Working from home with toddlers is hard. You need to ask your colleagues to be the adults in the room, because your toddler will have no chill when it comes to your work schedule.
A Few Don’ts
In my experience, here are a few things to avoid while trying to work when your children are running around the house:
- Getting dressed: First of all, stuffing my kids into “day” clothes is a giant battle every morning even under normal circumstances. I’d rather spend that time working or setting up their play area. The second problem is that when my kids get dressed, they expect to be let outside. But I can’t take them outside because I have to work. My kids are spending the coronavirus pandemic in their pajamas. Judge me if you must.
- Musical instruments: Maybe you can work while children are tootling on whistles, horns, banging drums and cymbals, or tickling a keyboard. I cannot. I keep the music-making toys as closely guarded as I do the rat poison.
- Paint: Do I really need to explain this one?

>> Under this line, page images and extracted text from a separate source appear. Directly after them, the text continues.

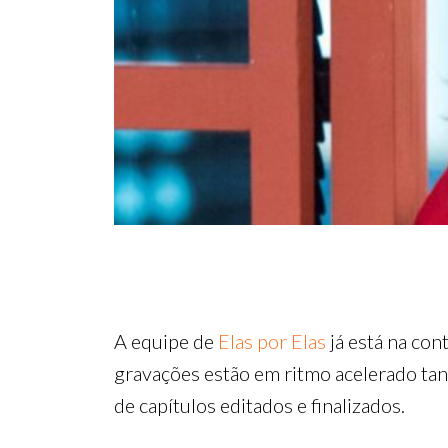
A equipe de
Elas por Elas
já está na con
gravações estão em ritmo acelerado tan
de capítulos editados e finalizados.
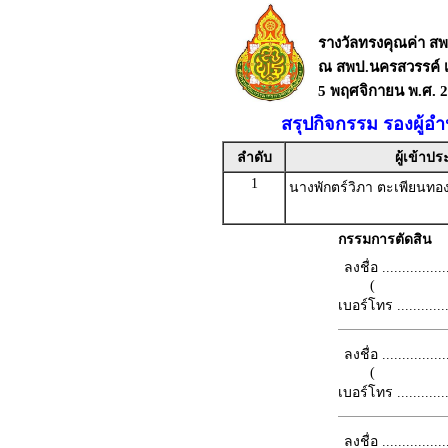
รางวัลทรงคุณค่า 
ณ สพป.นครสวรรค์ เ
5 พฤศจิกายน พ.ศ. 
สรุปกิจกรรม รองผู้
ลำดับ
ผู้เข้าป
1
นางพักตร์วิภา ตะเพียนทอ
กรรมการตัดสิน
ลงชื่อ .................
(
เบอร์โทร ...............
ลงชื่อ .................
(
เบอร์โทร ...............
ลงชื่อ .................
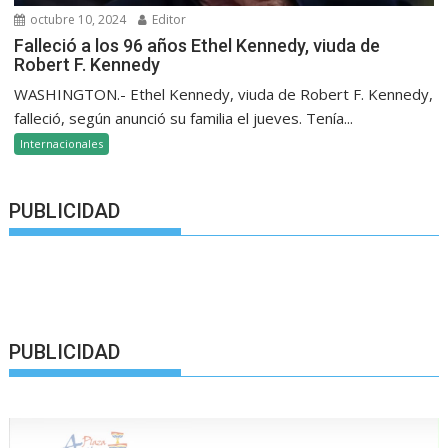
octubre 10, 2024
Editor
Falleció a los 96 años Ethel Kennedy, viuda de
Robert F. Kennedy
WASHINGTON.- Ethel Kennedy, viuda de Robert F. Kennedy,
falleció, según anunció su familia el jueves. Tenía...
Internacionales
PUBLICIDAD
PUBLICIDAD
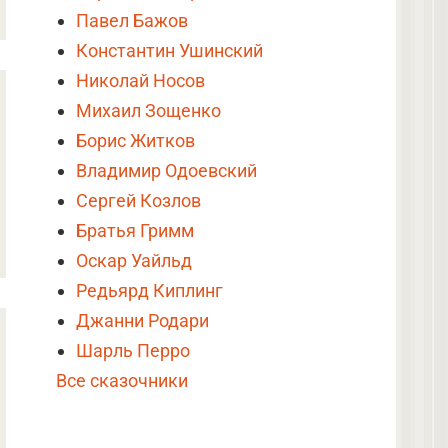
Павел Бажов
Константин Ушинский
Николай Носов
Михаил Зощенко
Борис Житков
Владимир Одоевский
Сергей Козлов
Братья Гримм
Оскар Уайльд
Редьярд Киплинг
Джанни Родари
Шарль Перро
Все сказочники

Some day, my kids will be old enough to paint without adult supervision. But today is not that day. I’d sooner let them play with an Easy Bake nuclear reactor oven during the workday than their painting supplies.
These are difficult times for families. Our workplaces are designed around the concept that somebody else should be taking care of our children while we work. Working and parenting at the same time is simply not something that our society is designed to allow.
But we’re in a crisis, and so everybody just has to try to their best. My last piece of unsolicited advice, from one veteran working from home to new ones: When in doubt, resolve the tension in favor of your kid. You won’t regret missing the first part of your Zoom meeting because hide-and-seek ran a little long. You won’t regret having to log back into work in the evening because you peaced out at 4 pm to help with some Lego architecture.
Working from home, with incomplete child care, over many snow days and summer breaks, I have often found myself standing at my front door, trying to convince myself not to open it in the hope that my kids would take the hint and go play in traffic or join the circus or get abducted by aliens. But, for the life of me, I can’t remember what they specifically did to make me want to sell them on eBay. The only specifics I remember are the good times we’ve had.
We’ll get through this, and when they go back to school, we’ll miss these little gremlins. All these tips are designed to make them hush up long enough for us to remember that. Good luck.